Maybe, but it is still inconvenient: you have to build the cell yourself, serialize it in the code. I don’t understand, why I have to do this, if I can just use function readFile
@imartemy1524 Usually language designs cannot incorporate all the special cases unless those prove to be very frequent. Once a language feature creeps in we are stuck with it essentially forever (or until the next major release). Regarding your implementation attempt, I especially don't like when the interpreter needs to deal with the file system, when a user can just run a script and present all the data in an already supported format.
@anton-trunov, On one hand I can't disagree with you, that language features need to be discussed and properly reviewed, before "injecting" them into major version. On the other hand, when you say, that
a user can just run a script and present all the data in an already supported format
then what's the purpose of tact, if one still needs to manipulate and create binary cells offside of it by some script (and then inject them into the language)? If we stick to this idea, then it would be better for one to just code in funC, instead of using tact (and inject all needed features within already supported formats :+1:). I thought, that tact was created to optimize this process... Also, isn't support for different encodings, is must-have for modern programming languages?

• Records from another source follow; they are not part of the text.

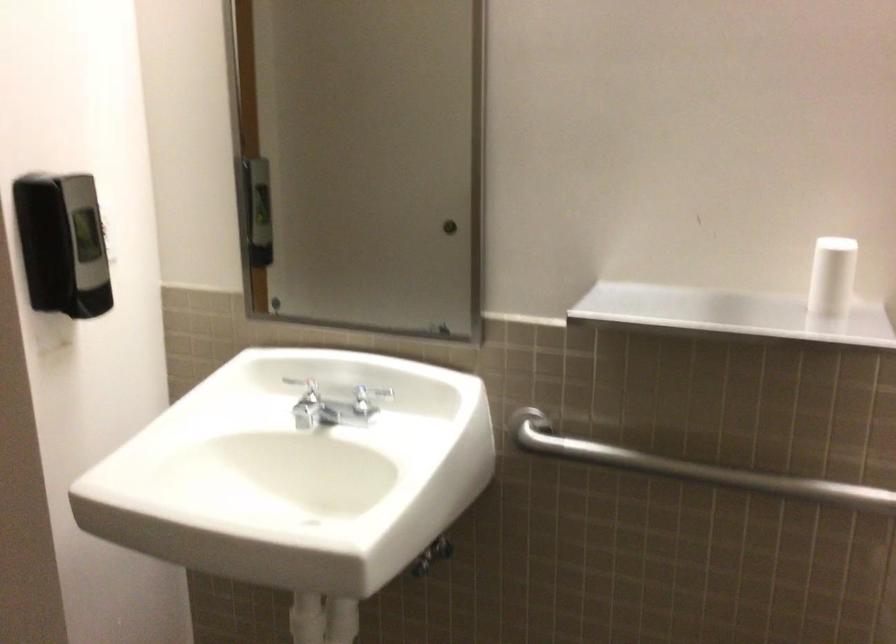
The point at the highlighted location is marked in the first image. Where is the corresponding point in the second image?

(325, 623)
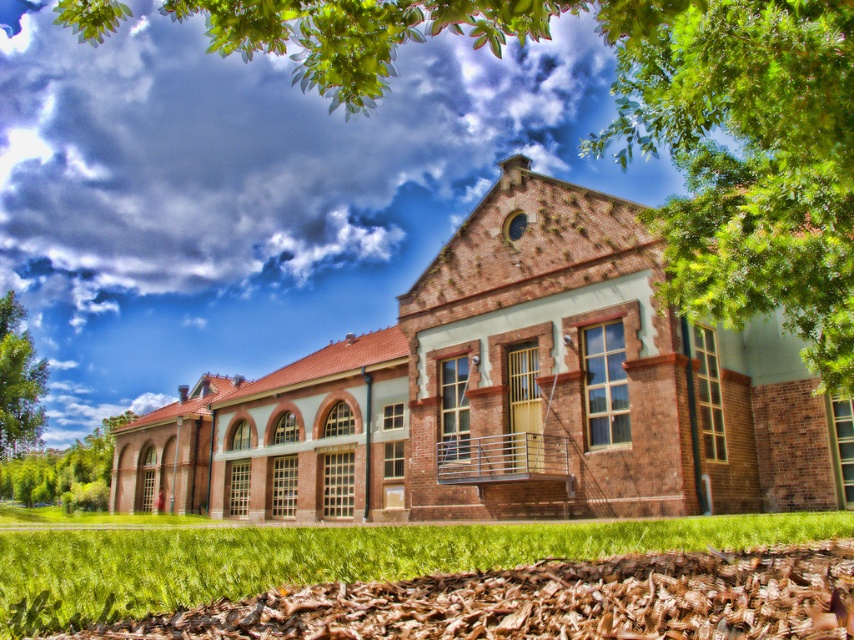
Does point (39, 451) come in front of point (7, 417)?

No, (39, 451) is behind (7, 417).

Measure the distance between green leafy tree at lower left and camera.

green leafy tree at lower left and camera are 195.42 feet apart.

Locate an element on the screen. The height and width of the screenshot is (640, 854). green leafy tree at lower left is located at coordinates (65, 470).

This screenshot has width=854, height=640. I want to click on green leafy tree at lower left, so click(x=65, y=470).

What do you see at coordinates (654, 129) in the screenshot?
I see `green leafy tree at upper center` at bounding box center [654, 129].

Where is `green leafy tree at upper center`? green leafy tree at upper center is located at coordinates pos(654,129).

Where is `green leafy tree at upper center`? This screenshot has width=854, height=640. green leafy tree at upper center is located at coordinates (654, 129).

The image size is (854, 640). In order to click on green leafy tree at upper center in this screenshot , I will do `click(654, 129)`.

Which of these two, green leafy tree at upper center or green leafy tree at left, stands shorter?

With less height is green leafy tree at left.

Is green leafy tree at upper center below green leafy tree at left?

Incorrect, green leafy tree at upper center is not positioned below green leafy tree at left.

Is point (847, 33) positioned after point (3, 426)?

No, (847, 33) is in front of (3, 426).

At what (x,y) coordinates should I click in order to perform the action: click on green leafy tree at upper center. Please return your answer as a coordinate pair (x, y). This screenshot has width=854, height=640. Looking at the image, I should click on (654, 129).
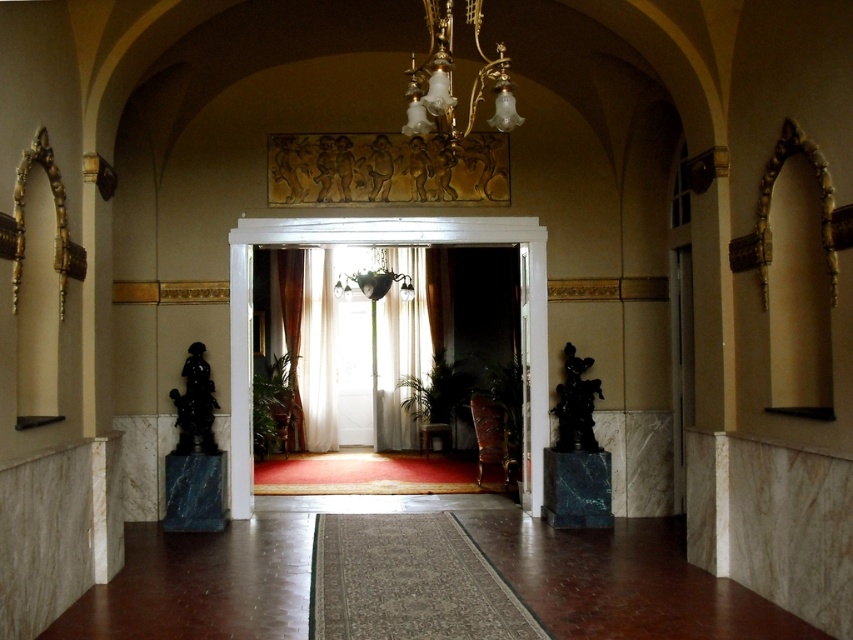
Is matte white door at center to the left of gold/brass chandelier at upper center from the viewer's perspective?

Incorrect, matte white door at center is not on the left side of gold/brass chandelier at upper center.

Does matte white door at center have a lesser width compared to gold/brass chandelier at upper center?

In fact, matte white door at center might be wider than gold/brass chandelier at upper center.

You are a GUI agent. You are given a task and a screenshot of the screen. Output one action in this format:
    pyautogui.click(x=<x>, y=<y>)
    Task: Click on the matte white door at center
    
    Given the screenshot: What is the action you would take?
    coord(386,244)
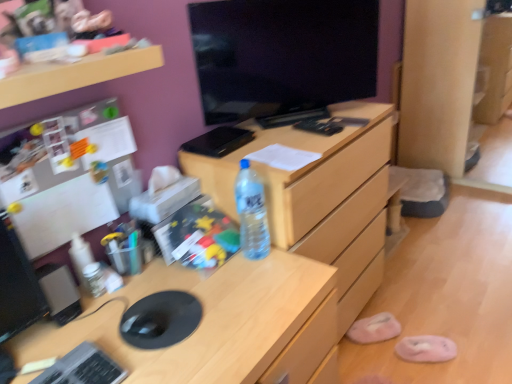
The height and width of the screenshot is (384, 512). I want to click on free location above clear wood file cabinet at center (from a real-world perspective), so tap(290, 125).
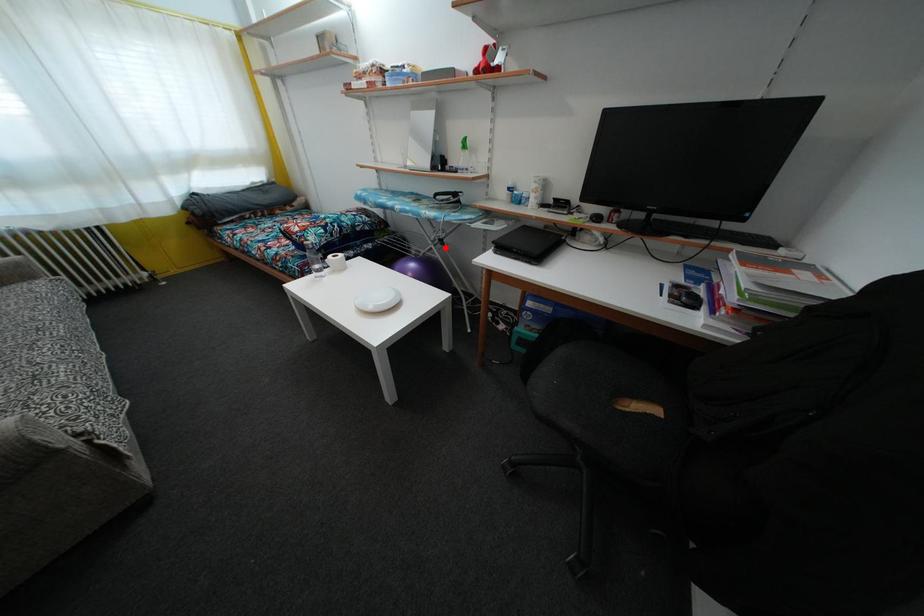
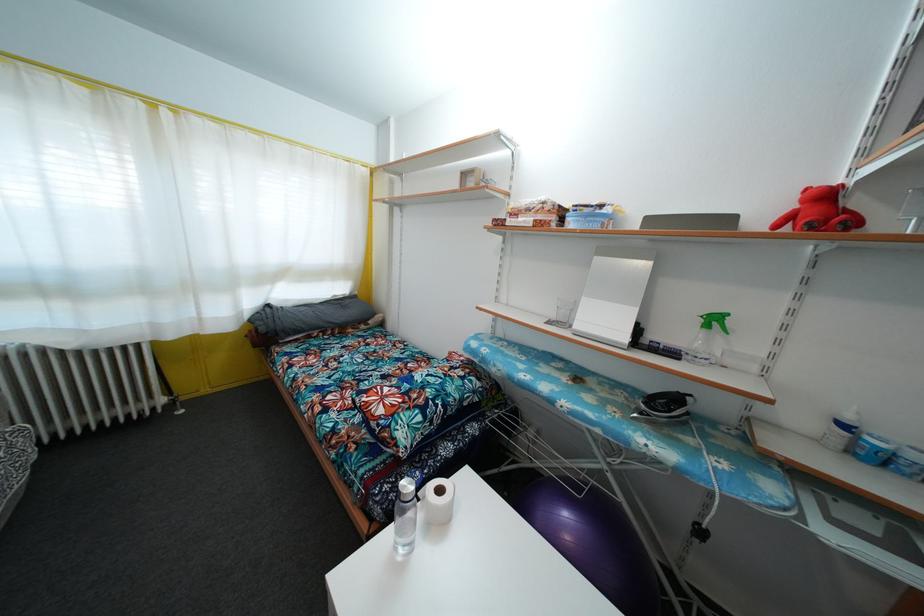
Locate, in the second image, the point that corresponds to the highlighted location in the first image.

(704, 540)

If you don't like the idea of filesystem communication (if this is the problem), then maybe then one can introduce smthng like b"binary" or bytes("binary")?
@imartemy1524
the thing is that your example of usage (some plain binary data that should be stored in a snake format) is quite too scoped
@imartemy1524 We might support something like the Bytes type, but it has to be designed first: we cannot add new half-baked language features and then later try to retrofit more related things into Tact. Your help on this would be greatly appreciated, though. You could start by developing a small standard library module that actually works with the Bytes type. A special attention would be needed for language feature interaction.